А проступило, отскульптурилось лицо его матери. Как мечтала она, чтоб после семинарии он стал бы сельским батюшкой. Как хотел он много раз впоследствии, чтоб она явилась и радостно удивилась его взлету, и они вместе посмеялись о том, на какой жалкий путь она хотела его направить. И вот она явилась, чтобы видеть его позор и конец его взлета. Лезть на вершину власти, стравливая и убивая своих врагов, — это одно, а организовать оборону государства от нашествия реальной силы, против которой имел подавляющее превосходство, — совсем другое, и это другое — полная несостоятельность: и в расчетах, и в решениях, и в действиях. И опереться можно только на горстку жестоких, беспощадных полупрофессионалов. Сам же беспощадным жестоким отсевом оставил только таких. Остальное окружение — глупцы и мерзавцы. Сам же себя ими и окружал. Один перед собой, сам с собой, полное одиночество и никого рядом. И сам же себя давно лишил той Опоры, которая была Основой власти Того, Кто с портрета освещает сейчас его кабинет. Если с верой в Нее стоишь на Ней, Она незыблема и несокрушима ничем. Но с Нее можно сойти, отмахнувшись головой с зажмуренными глазами и устремиться ко гнилой свае. Свая вот-вот рухнет, зато облита французскими духами...

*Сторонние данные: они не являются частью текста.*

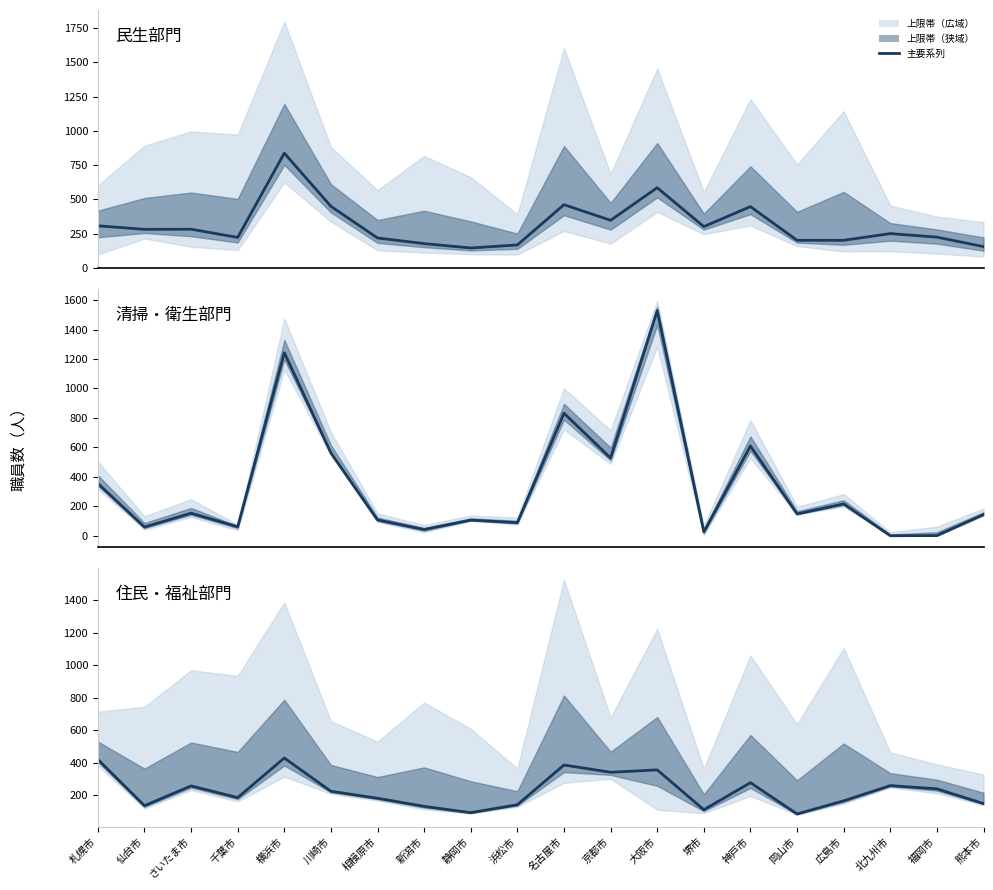

At which category does the chart reach its minimum across all series?

北九州市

Вид лица матери стал нестерпим, но почувствовалось, что уже можно зажмурить глаза и отмахнуть головой. Глаза зажмурил, но отмахивать головой не стал: сквозь закрытые веки ее образ стал еще отчетливее.

Прохрипелось шепотом:

— Отпусти, Господи, не надо...

Пораженно стоял еще минут пять, глядя на метель в окне. Слово, впервые за пятьдесят лет произнесенное, выхрипом прозвучавшее, колоколом гудело сейчас в голове, медленно затихая. Отвернулся от окна и медленно пошел назад, глядя в пол. Остановился около стола, опершись на зеленое сукно кистью руки с потухшей трубкой, наискось поднял голову. И когда секретарь Саша увидел поднятые на себя хозяйские глаза, его аж отбросило. Такого его взгляда он не видел никогда и не предполагал увидеть. Ведь каких только взглядов не удостаивался секретарь Саша — от просто злых до убийственных и от усмешливых до смеющихся. Причем, когда ему доставалось по уху, хозяйские глаза никогда не были злыми, и секретарь Саша всегда радовался, получая оплеуху: раз бьет, значит — не расстреляет. Сейчас же на него в упор смотрело безысходное одиночество и страх, но их обволакивала, боролась с ними другая, обратная Сила. Суть этой обратности секретарь Саша понять не мог, но зримая очевидность борьбы ее со всей ее страшной беспощадностью с обеих сторон прямо рвалась из хозяйских глаз, заполняя кабинет и приводя в оторопь секретаря Сашу.